## REQUIREMENT
Extract every line of the data that contains the string "holders". Treat case as significant, and copy each matching line in full.

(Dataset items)
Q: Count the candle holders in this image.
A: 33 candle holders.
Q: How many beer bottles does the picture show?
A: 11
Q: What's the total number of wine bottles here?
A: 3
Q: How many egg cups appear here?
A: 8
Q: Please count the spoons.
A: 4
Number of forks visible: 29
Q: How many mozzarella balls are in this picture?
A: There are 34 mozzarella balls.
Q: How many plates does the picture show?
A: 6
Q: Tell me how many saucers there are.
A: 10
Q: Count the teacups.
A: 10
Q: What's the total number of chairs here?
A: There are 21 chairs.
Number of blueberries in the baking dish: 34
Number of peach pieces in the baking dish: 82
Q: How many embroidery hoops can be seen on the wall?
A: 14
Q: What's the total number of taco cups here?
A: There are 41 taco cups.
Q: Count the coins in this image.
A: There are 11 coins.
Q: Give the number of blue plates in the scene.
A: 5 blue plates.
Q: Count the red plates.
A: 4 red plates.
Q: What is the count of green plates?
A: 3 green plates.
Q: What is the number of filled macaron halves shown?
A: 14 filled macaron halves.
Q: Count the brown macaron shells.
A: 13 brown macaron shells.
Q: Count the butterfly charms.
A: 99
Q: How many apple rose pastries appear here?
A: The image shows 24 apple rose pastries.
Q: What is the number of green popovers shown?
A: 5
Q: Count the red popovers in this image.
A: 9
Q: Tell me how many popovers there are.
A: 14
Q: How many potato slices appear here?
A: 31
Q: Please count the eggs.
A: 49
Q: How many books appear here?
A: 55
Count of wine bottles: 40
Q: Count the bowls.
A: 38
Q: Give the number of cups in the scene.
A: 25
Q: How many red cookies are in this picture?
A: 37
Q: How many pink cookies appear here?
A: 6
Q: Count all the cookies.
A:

## RESPONSE BELOW
Q: Count the candle holders in this image.
A: 33 candle holders.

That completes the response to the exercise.